C – Damien Giroux (Saginaw, OHL) ~ the Spirit captain had a power play goal on his only shot of the game and went 4-for-8 on his draws in Saginaw’s 6-2 win over Mississauga.  Giroux has 42 goals, 72 points, 22 PIM’s and is a +31 in 59 games.

C – Alexander Khovanov (Moncton, QMJHL) ~ the Kazan, Russia-native has an assist on 3 shots in Moncton’s 3-2 win over Acadie-Bathurst.  He went 7-for-11 on his draws.  Khovanov has 32 goals, 96 points, 90 PIM’s and is a +56 in 48 games.

G – Hunter Jones (Peterborough, OHL) ~ the big goaltender stopped a penalty shot and every other chance he faced on Thursday as he had 40 saves as the Petes’ earned a 8-0 rout of Hamilton.  Jones has a 29-14 record, 2.85 goals against average, 4 shutouts on the season.

Minnesota High School Hockey Report:  After Breck and Andover prevailed in Girls Hockey for Class A and Class AA respectively a few weeks ago, now its time for the Boys Tournament and the Class A field went through their quarterfinals on Wednesday.  Here is a run down of the Class A quarterfinal scores.

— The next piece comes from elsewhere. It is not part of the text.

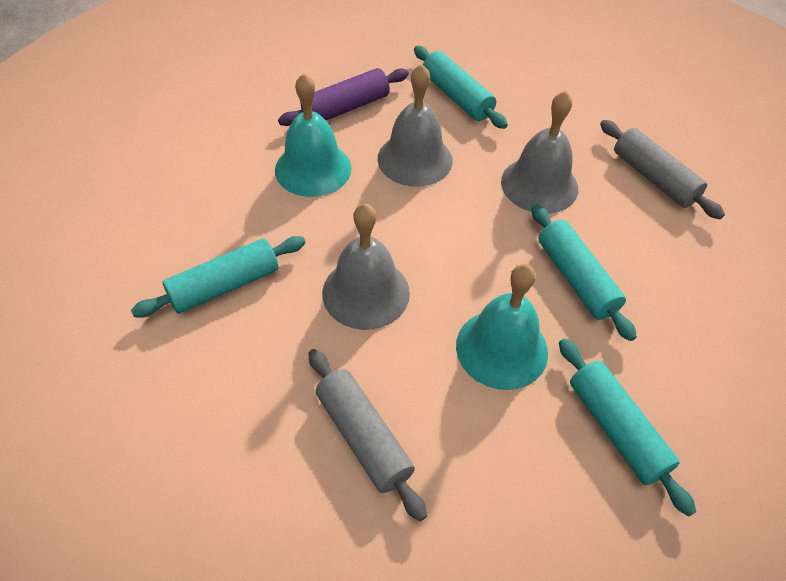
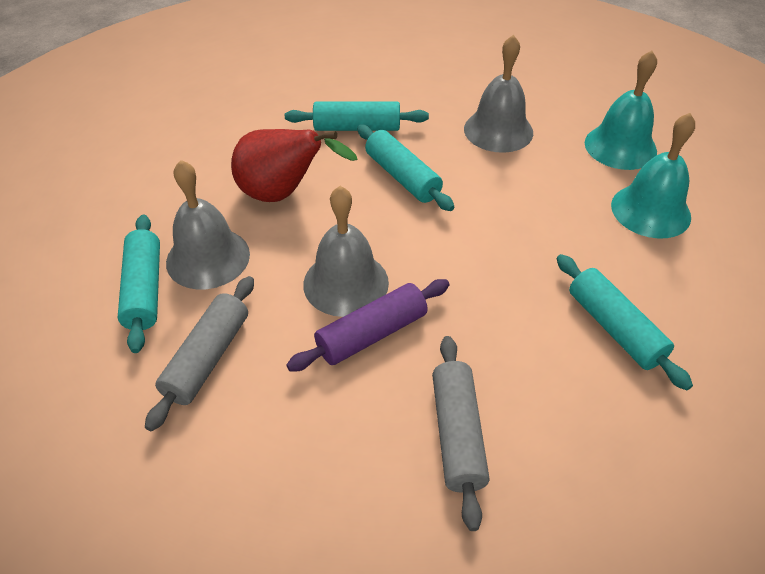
red pear: none = 0 -> [231,129,357,202] = 1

#2 St. Cloud Cathedral 11, Mankato East / Loyola 2 ~ St. Cloud Cathedral was simply too much firepower for the Cougars to handle as Jack Smith (162nd by NHL Central Scouting mid-term rankings) had 2 goals and 2 assists as the Crusaders’ rolled to a rout.

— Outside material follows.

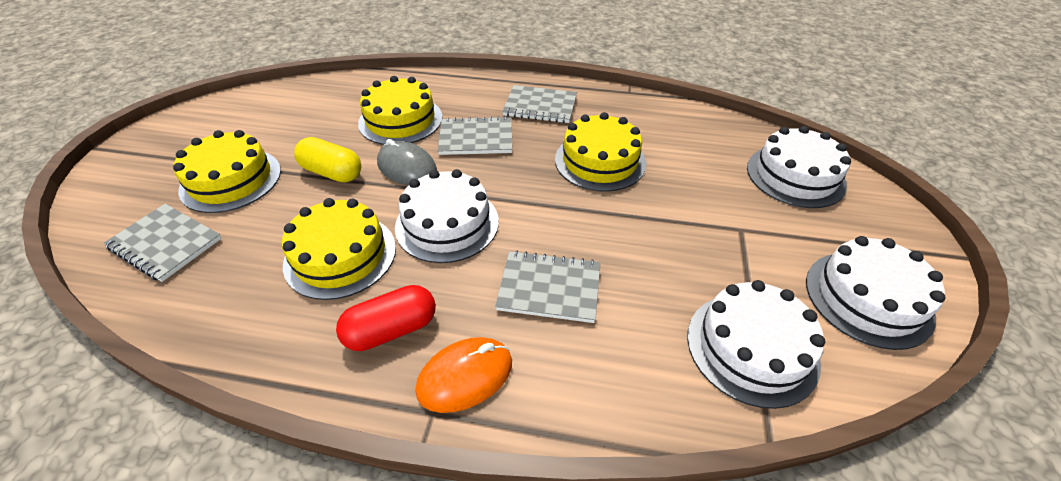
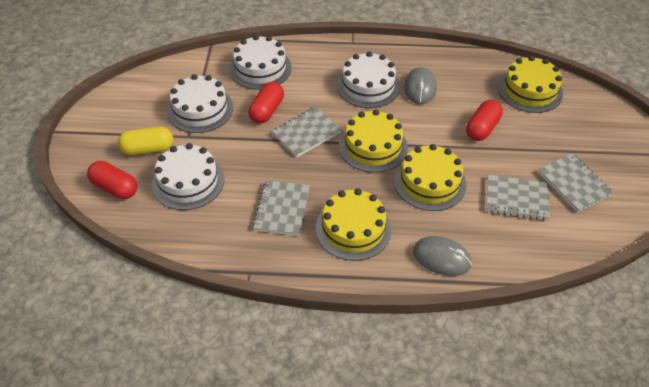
grey mouse: [377,139,437,185] = 1 -> [404,67,437,104] [413,236,472,276] = 2
orange mouse: [415,337,512,413] = 1 -> none = 0
red capsule: [336,285,436,351] = 1 -> [87,161,137,199] [248,82,284,124] [466,100,503,141] = 3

#3 Hermantown 7, Monticello 1 ~ Mr. Hockey finalist Blake Biondi (91st by NHL Central Scouting’s mid-term rankings) put on a clinic with a 1st period hat trick and added two helpers as the Hawks cruised to a 7-1 victory.

#1 Warroad 9, Hutchinson 3 ~ Northern Michigan-commit Grant Slukynsky netted a 1st period hat trick and four assists while freshman Jayson Shaugabay had a hat trick of his own as the Warriors were simply too much for Hutchinson.

#4 Mahtomedi 5, #5 Delano 2 ~ Delano jumped out to a 2-0 lead but the Zephyrs didn’t panic and they slowly but steadily wore the Tigers out.  J.D. Metz‘s goal that gave Mahtomedi the lead mid-3rd period and they never looked back as they added a few more goals to seal a 5-2 win.